The company on June 29 released its Radeon RX 480 graphics card, which AMD officials previewed at the 2016 Consumer Electronics Show (CES) in January and which they said will drive such strong performance-per-dollar metrics that it will help bring virtual reality (VR) capabilities to a broader market. The announcement comes two weeks after AMD officials unveiled the entire line of Radeon RX GPUs, which also includes graphics cards for high-efficiency computing and low-end e-sports gaming.
All of the GPUs are designed to bring high-end graphics capabilities to more end users. At the time, Raja Koduri, senior vice president and chief architect of AMD's Radeon Technologies Group, noted that only the top 16 percent of PC gamers are buying high-end GPUs that can provide premium VR and gaming experiences. The other "hundreds of millions of gamers have been relegated to using outdated surgery," Koduri said in a statement. Many playing games on notebooks can read about advances in PC VR technologies, but can't afford them, he said.

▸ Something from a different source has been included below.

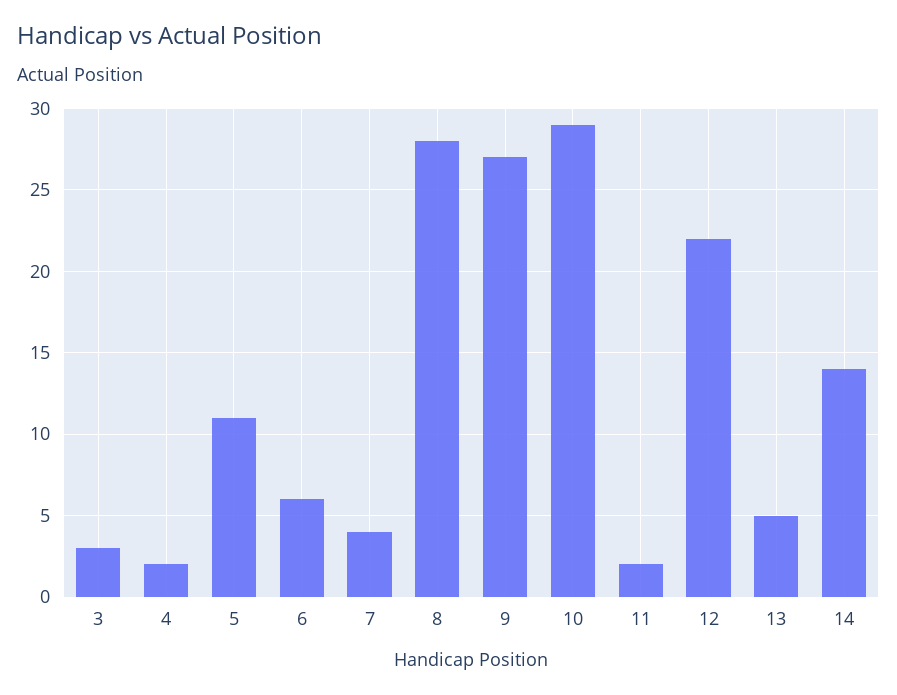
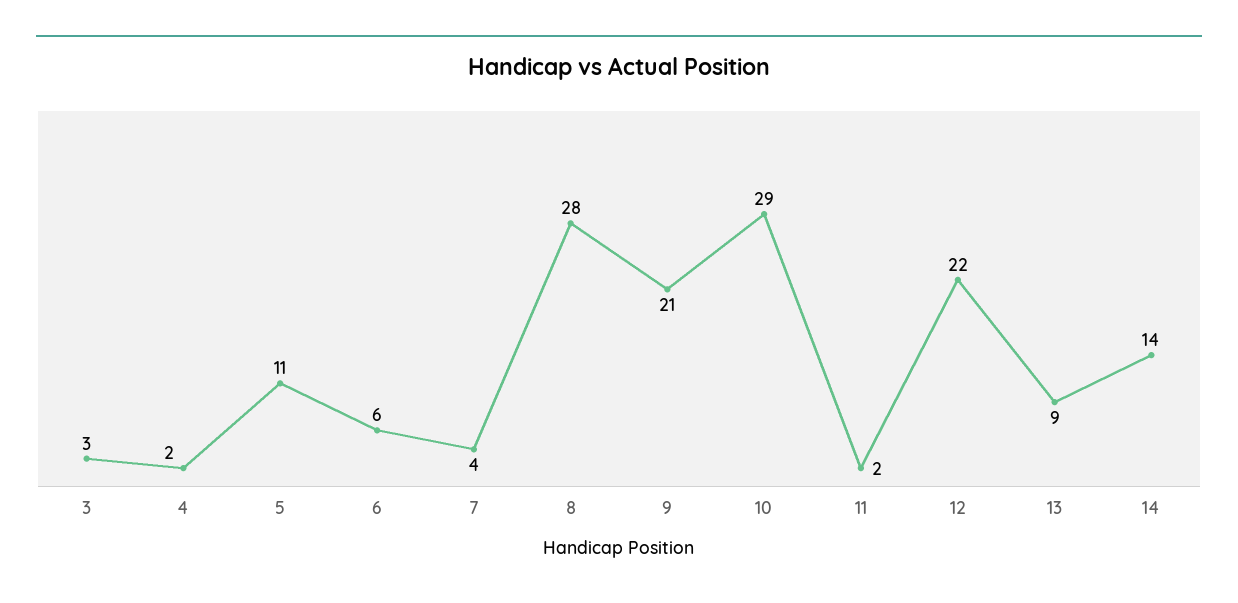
9: 27 -> 21
13: 5 -> 9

AMD in January at CES also introduced the Polaris architecture, with GPUs being built on a 14-nanomter 3D FinFET transistor design for improved performance and power efficiency. The architecture will more than double the performance-per-watt of previous Radeon graphics technologies, and enabled AMD to drop its graphics offerings in size from 28nm—where the company had been for five years—to 14nm, allowing it to better compete against rivals Nvidia and Intel.
Polaris also includes such features as High-Bandwidth Memory.
The Radeon RX 480 GPUs will start at $199 for the 4GB chip and $239 for the 8GB card, and not only will deliver a premium gaming experience, but also support Oculus Rift VR system. They also will use LiquidVR technologies for enhanced VR experiences, AMD officials said.
The new GPUs are getting support not only from system makers like Dell's Alienware business, HP Inc. and Lenovo, but also from game and VR software makers, including Bethesda, EA and Ubisoft and VR headset manufacturers Oculus and HTC.
AMD officials said they are bolstering the software for the Radeon RX GPUs with the acquisition of startup software company HiAlgo, which makes products for PC gaming that take advantage of graphics cards. Included among the products is HiAlgoBoost, an acceleration engine which is designed to make the gaming experience smoother, with less lag. Other products include HiAlgoSwitch, which players can use to double the framerate when needed, and HiAlgoChill for keeping the systems cooler.
"Software is an integral part of advancing the science of graphics, enabling us to best harness the silicon of the GPU to maximize performance and deliver outstanding experiences in games and applications," Koduri said in a statement.
Highlighting the importance of software to the GPUs, AMD also announced nine new features in the Radeon Software Crimson Edition that are designed to enhance such capabilities in areas like multi-GPUs, displays, overclocking and power efficiency.
GPUs are a key part of the plan by AMD officials to grow the vendor's business and return it to sustainable profitability. They also will enable the company to expand in a broad range of growth areas, including gaming, immersive computing and VR and better compete with Nvidia.